I am afraid it is done but you can and should have a go at drying it.  Don't do the really stupid rice in a bag trick. It doesn't work.  Water especially salt water and cameras don't do well together.  If it is ruined from the water, it isn't a candidate for repair.  Even if Canon would fix it, which they won't, it would cost more than a new T3.

However, you can try all the things like calling Canon Support.  Drying it on a warm heating pad for several days. Maybe a week or so!  Don't turn it on again until it has had ample time to dry. Open all doors or compartments you can and leave them open. You might get lucky.


Yeah, what he said.  And, do go poking your fingers around inside the camera body.  Keep it away from drafts, too, while it is opened up like that.

--------------------------------------------------------
"The right mouse button is your friend."


@Waddizzle wrote:

@ebiggs1 wrote:

"Any suggestions on what I should do?"

 

I am afraid it is done but you can and should have a go at drying it.  Don't do the really stupid rice in a bag trick. It doesn't work.  Water especially salt water and cameras don't do well together.  If it is ruined from the water, it isn't a candidate for repair.  Even if Canon would fix it, which they won't, it would cost more than a new T3.

However, you can try all the things like calling Canon Support.  Drying it on a warm heating pad for several days.
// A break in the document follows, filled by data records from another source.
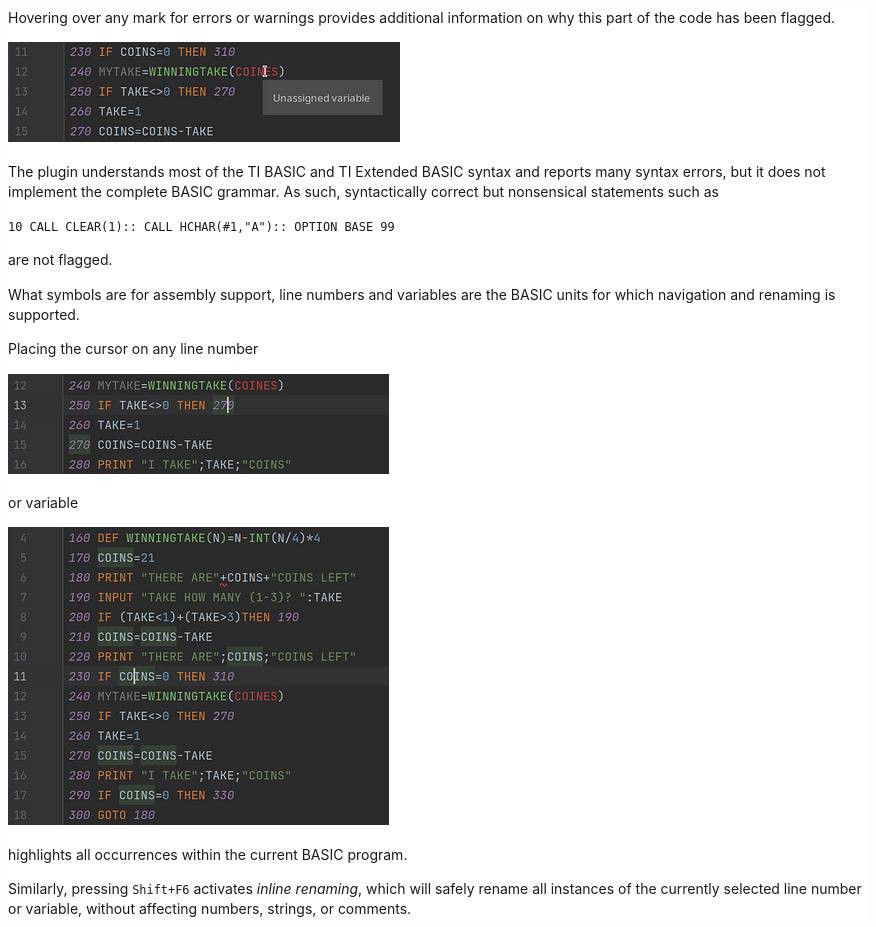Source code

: Hovering over any mark for errors or warnings provides additional information on
why this part of the code has been flagged.

![Why the Error](img/hover-error-basic.png "Why the Error")

The plugin understands most of the TI BASIC and TI Extended BASIC syntax and
reports many syntax errors, but it does not implement the complete BASIC
grammar.  As such, syntactically correct but nonsensical statements such as

    10 CALL CLEAR(1):: CALL HCHAR(#1,"A"):: OPTION BASE 99

are not flagged.

What symbols are for assembly support, line numbers and variables are the BASIC
units for which navigation and renaming is supported.

Placing the cursor on any line number

![Line Numbers](img/line-numbers.png "Line Numbers")

or variable

![Variables](img/variables.png "Variables")

highlights all occurrences within the current BASIC program.

Similarly, pressing `Shift+F6` activates _inline renaming_, which will safely
rename all instances of the currently selected line number or variable, without
affecting numbers, strings, or comments.
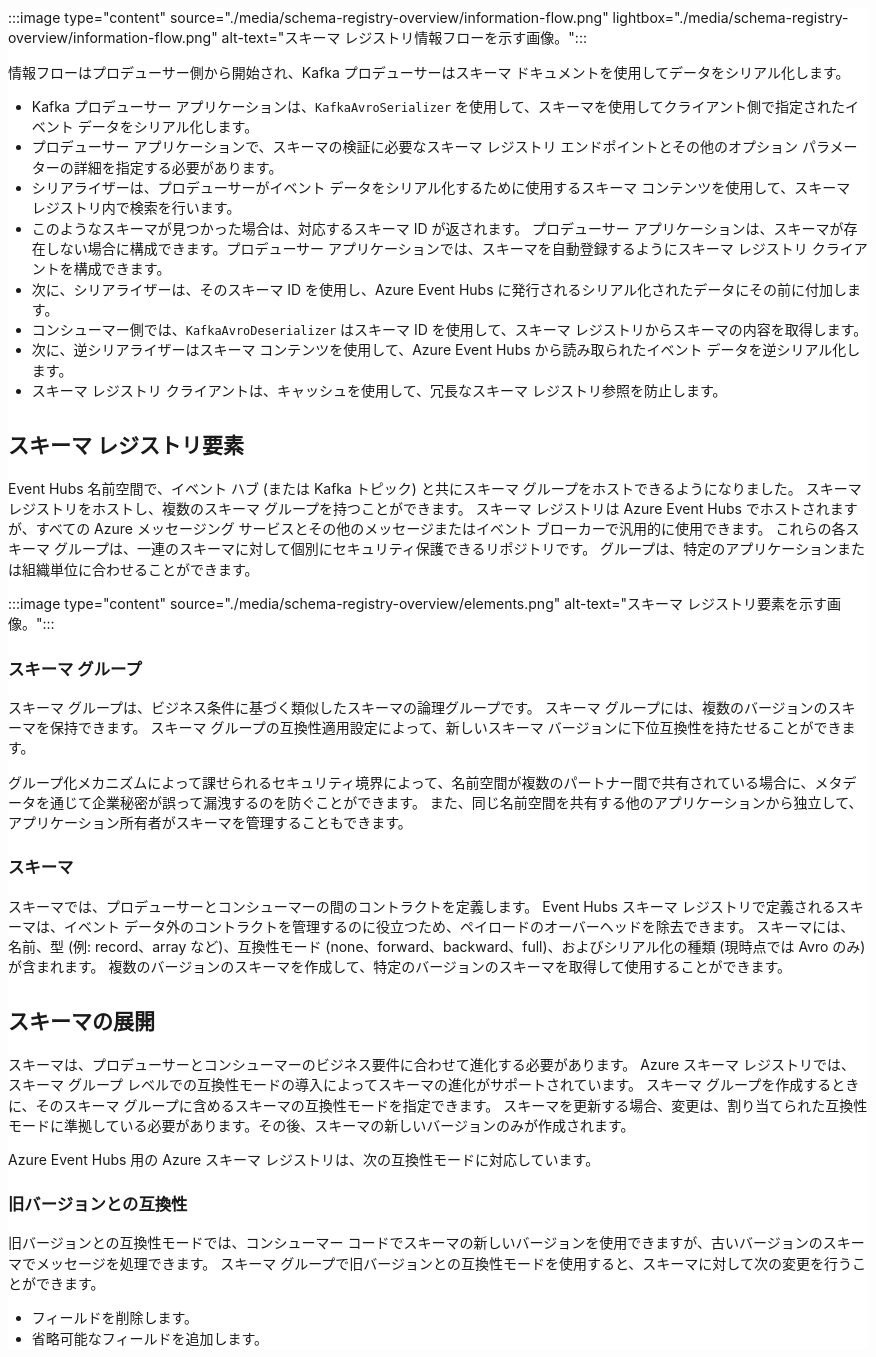 :::image type="content" source="./media/schema-registry-overview/information-flow.png" lightbox="./media/schema-registry-overview/information-flow.png" alt-text="スキーマ レジストリ情報フローを示す画像。":::


情報フローはプロデューサー側から開始され、Kafka プロデューサーはスキーマ ドキュメントを使用してデータをシリアル化します。 
- Kafka プロデューサー アプリケーションは、``KafkaAvroSerializer`` を使用して、スキーマを使用してクライアント側で指定されたイベント データをシリアル化します。 
- プロデューサー アプリケーションで、スキーマの検証に必要なスキーマ レジストリ エンドポイントとその他のオプション パラメーターの詳細を指定する必要があります。 
- シリアライザーは、プロデューサーがイベント データをシリアル化するために使用するスキーマ コンテンツを使用して、スキーマ レジストリ内で検索を行います。 
- このようなスキーマが見つかった場合は、対応するスキーマ ID が返されます。 プロデューサー アプリケーションは、スキーマが存在しない場合に構成できます。プロデューサー アプリケーションでは、スキーマを自動登録するようにスキーマ レジストリ クライアントを構成できます。 
- 次に、シリアライザーは、そのスキーマ ID を使用し、Azure Event Hubs に発行されるシリアル化されたデータにその前に付加します。 
- コンシューマー側では、``KafkaAvroDeserializer`` はスキーマ ID を使用して、スキーマ レジストリからスキーマの内容を取得します。 
- 次に、逆シリアライザーはスキーマ コンテンツを使用して、Azure Event Hubs から読み取られたイベント データを逆シリアル化します。 
- スキーマ レジストリ クライアントは、キャッシュを使用して、冗長なスキーマ レジストリ参照を防止します。  


## <a name="schema-registry-elements"></a>スキーマ レジストリ要素

Event Hubs 名前空間で、イベント ハブ (または Kafka トピック) と共にスキーマ グループをホストできるようになりました。 スキーマ レジストリをホストし、複数のスキーマ グループを持つことができます。 スキーマ レジストリは Azure Event Hubs でホストされますが、すべての Azure メッセージング サービスとその他のメッセージまたはイベント ブローカーで汎用的に使用できます。 これらの各スキーマ グループは、一連のスキーマに対して個別にセキュリティ保護できるリポジトリです。 グループは、特定のアプリケーションまたは組織単位に合わせることができます。 

:::image type="content" source="./media/schema-registry-overview/elements.png" alt-text="スキーマ レジストリ要素を示す画像。":::


### <a name="schema-groups"></a>スキーマ グループ
スキーマ グループは、ビジネス条件に基づく類似したスキーマの論理グループです。 スキーマ グループには、複数のバージョンのスキーマを保持できます。 スキーマ グループの互換性適用設定によって、新しいスキーマ バージョンに下位互換性を持たせることができます。

グループ化メカニズムによって課せられるセキュリティ境界によって、名前空間が複数のパートナー間で共有されている場合に、メタデータを通じて企業秘密が誤って漏洩するのを防ぐことができます。 また、同じ名前空間を共有する他のアプリケーションから独立して、アプリケーション所有者がスキーマを管理することもできます。

### <a name="schemas"></a>スキーマ
スキーマでは、プロデューサーとコンシューマーの間のコントラクトを定義します。 Event Hubs スキーマ レジストリで定義されるスキーマは、イベント データ外のコントラクトを管理するのに役立つため、ペイロードのオーバーヘッドを除去できます。 スキーマには、名前、型 (例: record、array など)、互換性モード (none、forward、backward、full)、およびシリアル化の種類 (現時点では Avro のみ) が含まれます。 複数のバージョンのスキーマを作成して、特定のバージョンのスキーマを取得して使用することができます。 

## <a name="schema-evolution"></a>スキーマの展開 

スキーマは、プロデューサーとコンシューマーのビジネス要件に合わせて進化する必要があります。 Azure スキーマ レジストリでは、スキーマ グループ レベルでの互換性モードの導入によってスキーマの進化がサポートされています。 スキーマ グループを作成するときに、そのスキーマ グループに含めるスキーマの互換性モードを指定できます。 スキーマを更新する場合、変更は、割り当てられた互換性モードに準拠している必要があります。その後、スキーマの新しいバージョンのみが作成されます。 

Azure Event Hubs 用の Azure スキーマ レジストリは、次の互換性モードに対応しています。 

### <a name="backward-compatibility"></a>旧バージョンとの互換性
旧バージョンとの互換性モードでは、コンシューマー コードでスキーマの新しいバージョンを使用できますが、古いバージョンのスキーマでメッセージを処理できます。 スキーマ グループで旧バージョンとの互換性モードを使用すると、スキーマに対して次の変更を行うことができます。 

- フィールドを削除します。 
- 省略可能なフィールドを追加します。 

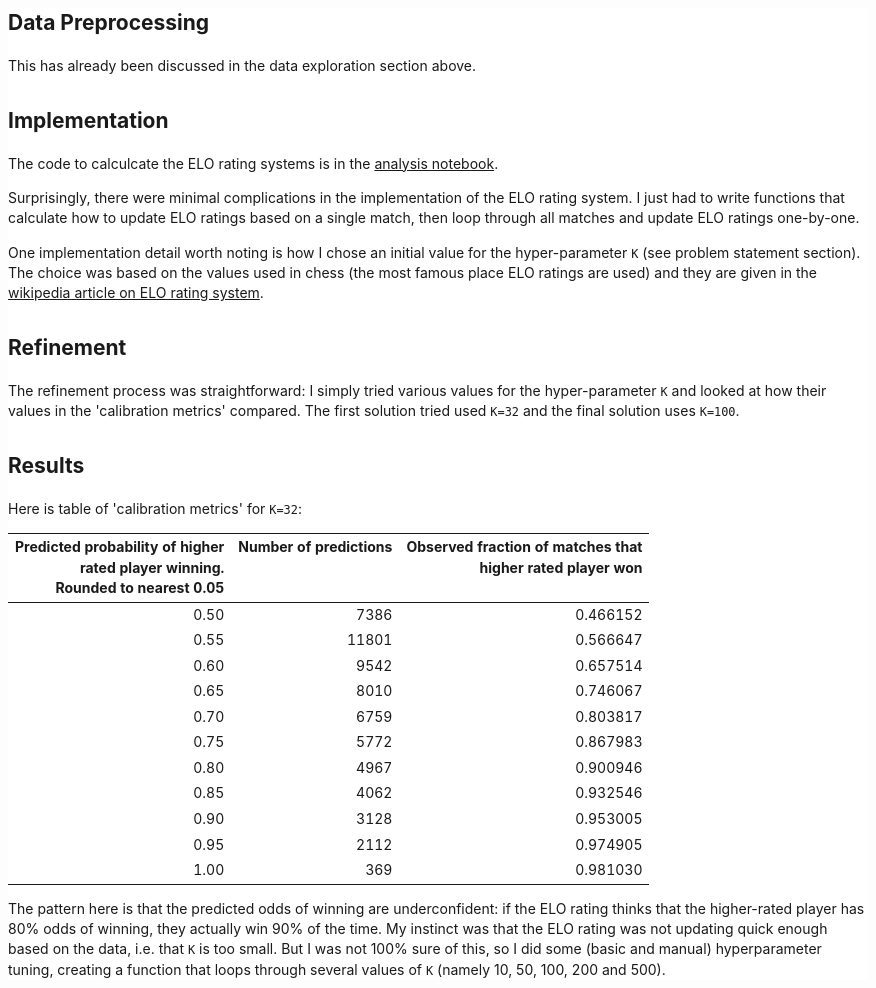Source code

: ## Data Preprocessing
This has already been discussed in the data exploration section above.

## Implementation
The code to calculcate the ELO rating systems is in the [analysis notebook](https://github.com/Lovkush-A/squash_elo/blob/main/notebooks/02-la-analysis.ipynb).

Surprisingly, there were minimal complications in the implementation of the ELO rating system. I just had to write functions that calculate how to update ELO ratings based on a single match, then loop through all matches and update ELO ratings one-by-one.

One implementation detail worth noting is how I chose an initial value for the hyper-parameter `K` (see problem statement section). The choice was based on the values used in chess (the most famous place ELO ratings are used) and they are given in the [wikipedia article on ELO rating system](https://en.wikipedia.org/wiki/Elo_rating_system#Mathematical_details).

## Refinement
The refinement process was straightforward: I simply tried various values for the hyper-parameter `K` and looked at how their values in the 'calibration metrics' compared. The first solution tried used `K=32` and the final solution uses `K=100`.

## Results

Here is table of 'calibration metrics' for `K=32`:

| Predicted probability of higher </br>rated player winning.</br> Rounded to nearest 0.05 | Number of predictions | Observed fraction of matches that </br>higher rated player won |
|----------------------------------------------------------------------------------------:|----------------------:|---------------------------------------------------------------:|
|                                                                                    0.50 |                  7386 |                                                       0.466152 |
|                                                                                    0.55 |                 11801 |                                                       0.566647 |
|                                                                                    0.60 |                  9542 |                                                       0.657514 |
|                                                                                    0.65 |                  8010 |                                                       0.746067 |
|                                                                                    0.70 |                  6759 |                                                       0.803817 |
|                                                                                    0.75 |                  5772 |                                                       0.867983 |
|                                                                                    0.80 |                  4967 |                                                       0.900946 |
|                                                                                    0.85 |                  4062 |                                                       0.932546 |
|                                                                                    0.90 |                  3128 |                                                       0.953005 |
|                                                                                    0.95 |                  2112 |                                                       0.974905 |
|                                                                                    1.00 |                   369 |                                                       0.981030 |

The pattern here is that the predicted odds of winning are underconfident: if the ELO rating thinks that the higher-rated player has 80% odds of winning, they actually win 90% of the time.
My instinct was that the ELO rating was not updating quick enough based on the data, i.e. that `K` is too small.
But I was not 100% sure of this, so I did some (basic and manual) hyperparameter tuning, creating a function that loops through several values of `K` (namely 10, 50, 100, 200 and 500).

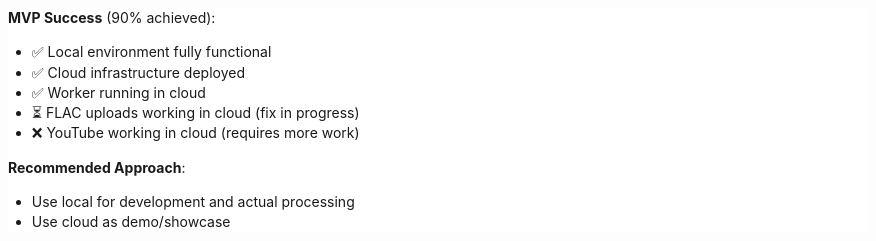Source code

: **MVP Success** (90% achieved):
- ✅ Local environment fully functional
- ✅ Cloud infrastructure deployed
- ✅ Worker running in cloud
- ⏳ FLAC uploads working in cloud (fix in progress)
- ❌ YouTube working in cloud (requires more work)

**Recommended Approach**:
- Use local for development and actual processing
- Use cloud as demo/showcase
Maybe a week or so!  Don't turn it on again until it has had ample time to dry. Open all doors or compartments you can and leave them open. You might get lucky.


Yeah, what he said.  And, do go poking your fingers around inside the camera body.  Keep it away from drafts, too, while it is opened up like that.


Don't you mean "do not go poking ..."?

Bob
Philadelphia, Pennsylvania USA


@RobertTheFat wrote:

@Waddizzle wrote:

@ebiggs1 wrote:

"Any suggestions on what I should do?"

 

I am afraid it is done but you can and should have a go at drying it.  Don't do the really stupid rice in a bag trick. It doesn't work.  Water especially salt water and cameras don't do well together.  If it is ruined from the water, it isn't a candidate for repair.  Even if Canon would fix it, which they won't, it would cost more than a new T3.

However, you can try all the things like calling Canon Support.  Drying it on a warm heating pad for several days. Maybe a week or so!  Don't turn it on again until it has had ample time to dry. Open all doors or compartments you can and leave them open. You might get lucky.


Yeah, what he said.  And, do go poking your fingers around inside the camera body.  Keep it away from drafts, too, while it is opened up like that.


Don't you mean "do not go poking ..."?


Yeah, what he said. 

--------------------------------------------------------
"The right mouse button is your friend."